(Beginning of PROVIDED DATA)
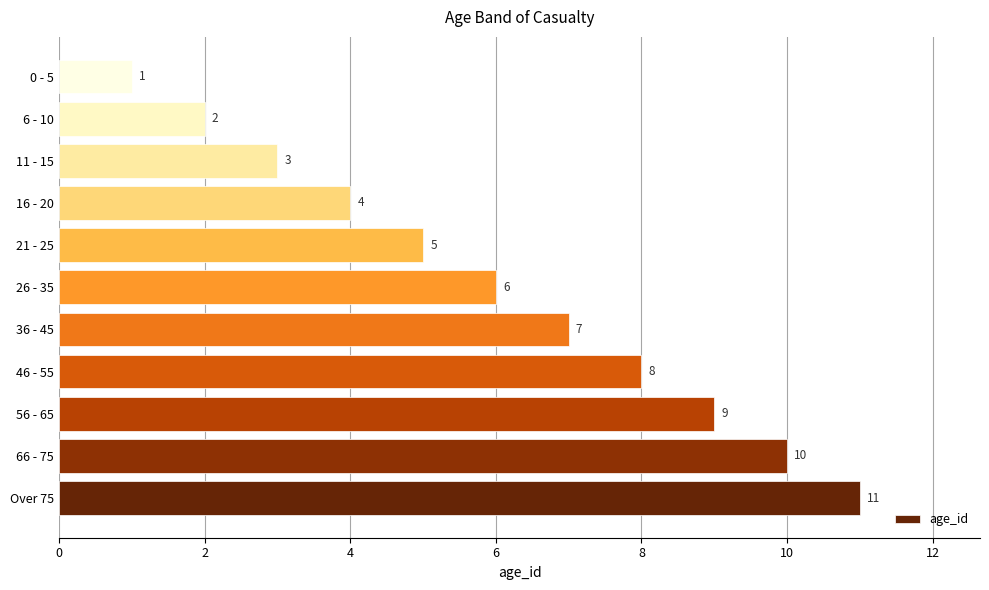

What is the sum of all values?

66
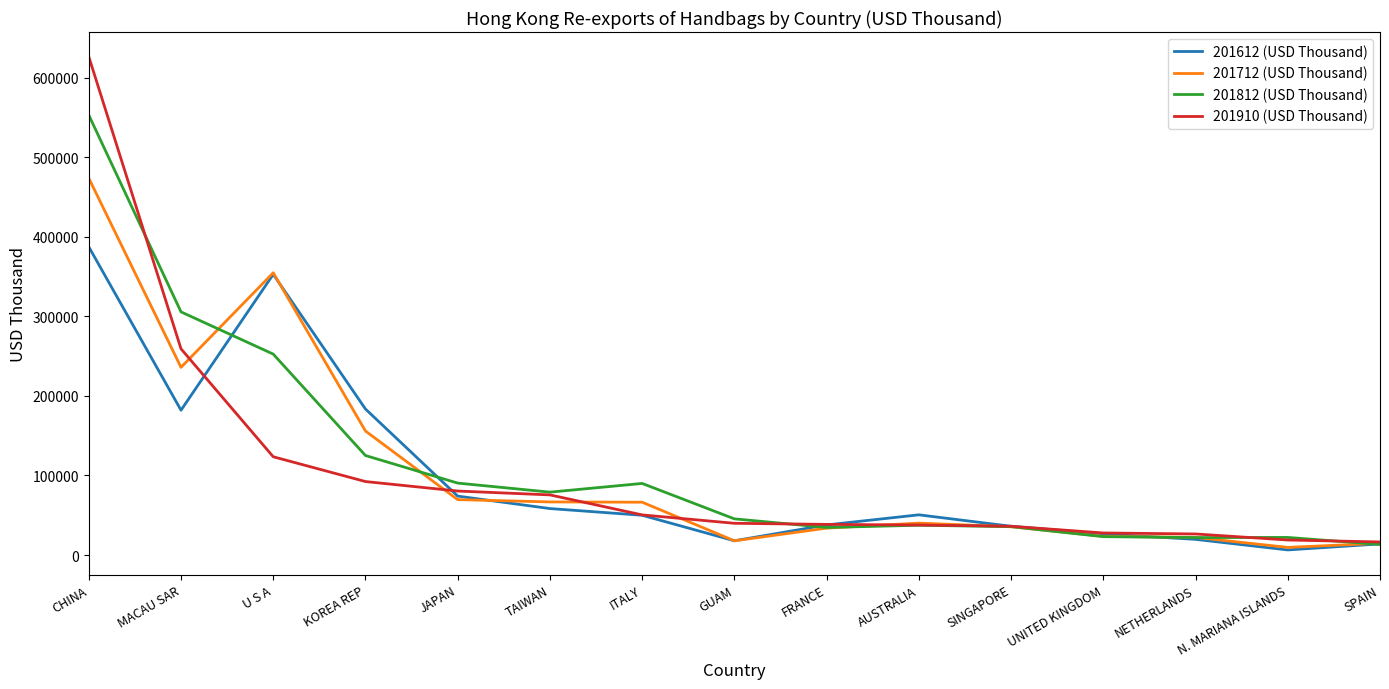

What is the difference between the second highest and second lowest values in the 201910 (USD Thousand) series?

240176.4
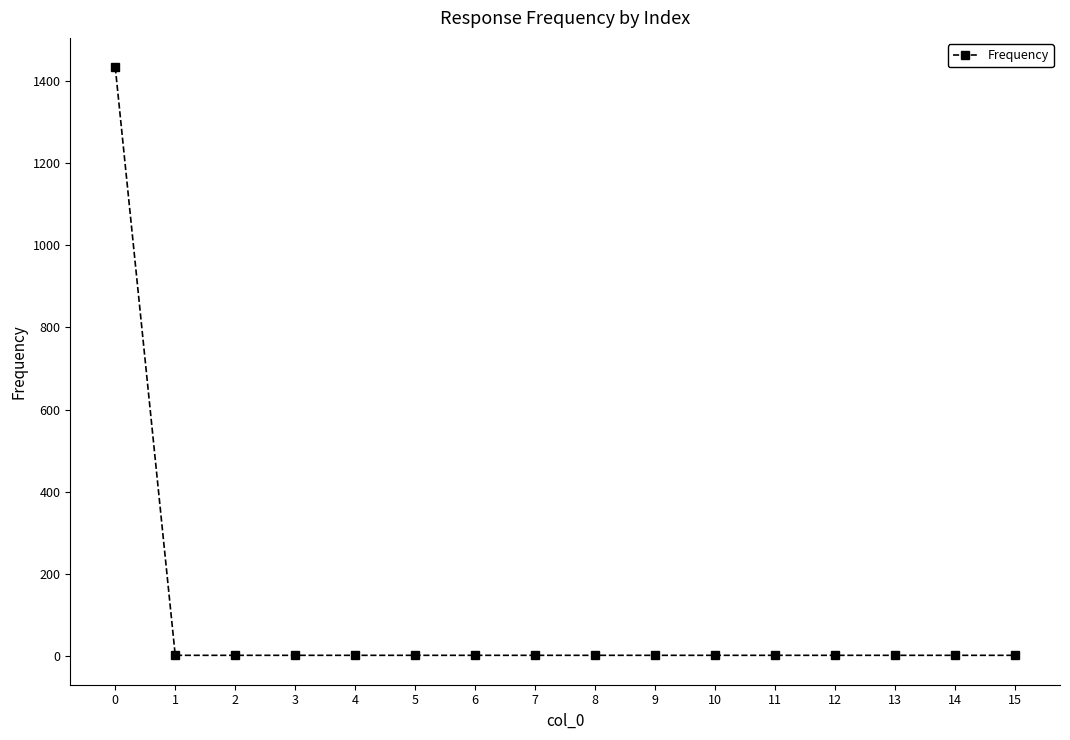

What is the maximum value shown in the chart?

1434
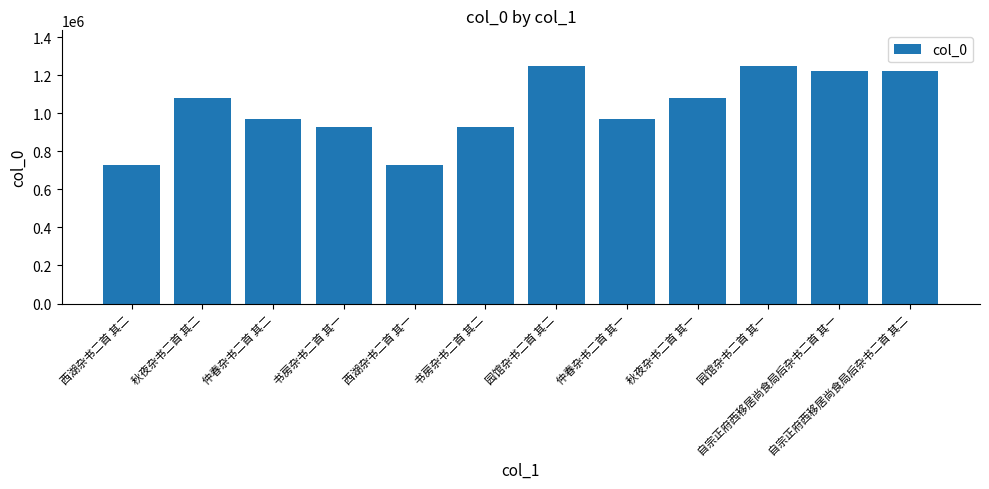

Is it true that the value at 书房杂书二首 其二 is 930764?

True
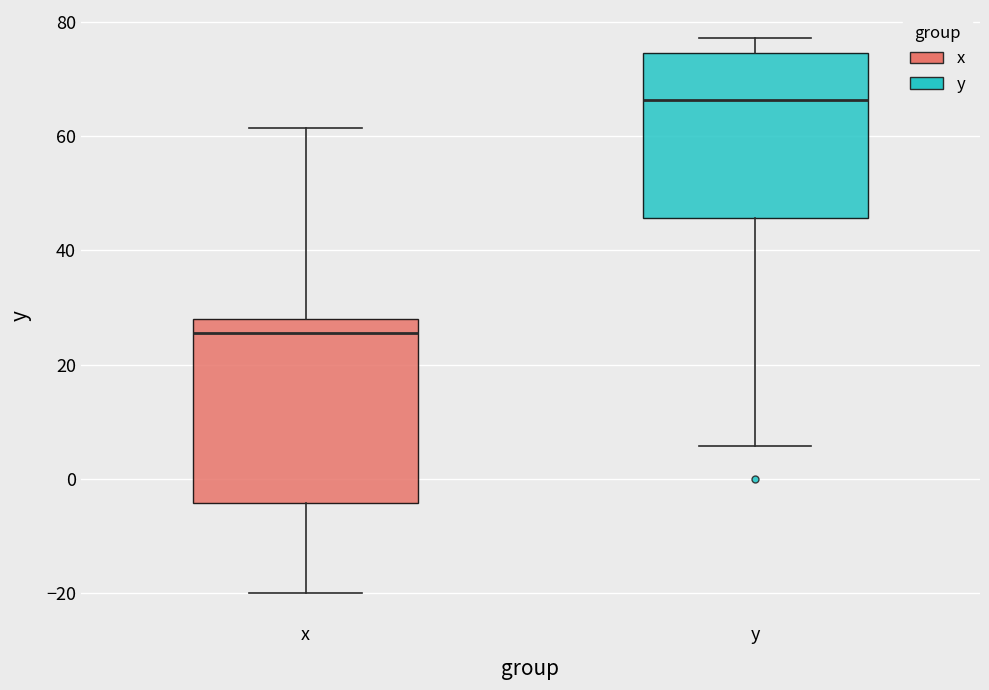

Which box is the tallest, from its lower edge to its upper edge?

x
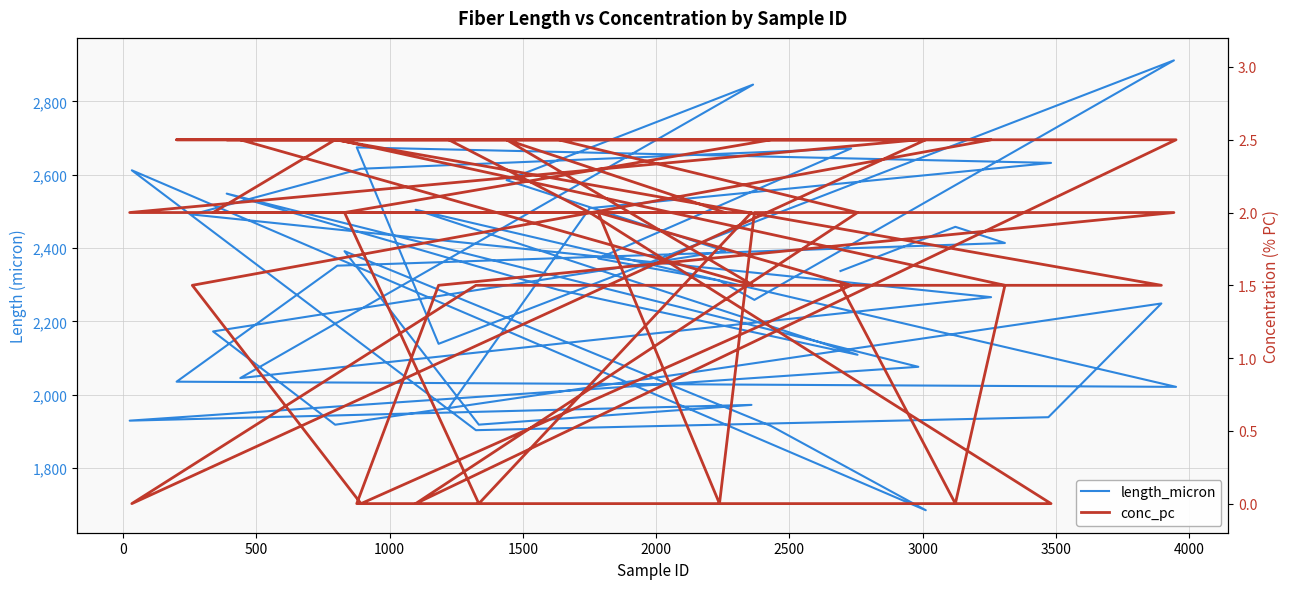

What is the greatest value displayed?

2911.9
(End of PROVIDED DATA)
● WHAT IS BEING ASKED
Render the non-blank lines above as a Markdown table with the columns Row and Line, numbering each row in order. Omit the pictures from your table.

● EXERCISE SOLUTION
| Row | Line |
|---|---|
| 1 | What is the sum of all values? |
| 2 | 66 |
| 3 | What is the difference between the second highest and second lowest values in the 201910 (USD Thousand) series? |
| 4 | 240176.4 |
| 5 | What is the maximum value shown in the chart? |
| 6 | 1434 |
| 7 | Is it true that the value at 书房杂书二首 其二 is 930764? |
| 8 | True |
| 9 | Which box is the tallest, from its lower edge to its upper edge? |
| 10 | x |
| 11 | What is the greatest value displayed? |
| 12 | 2911.9 |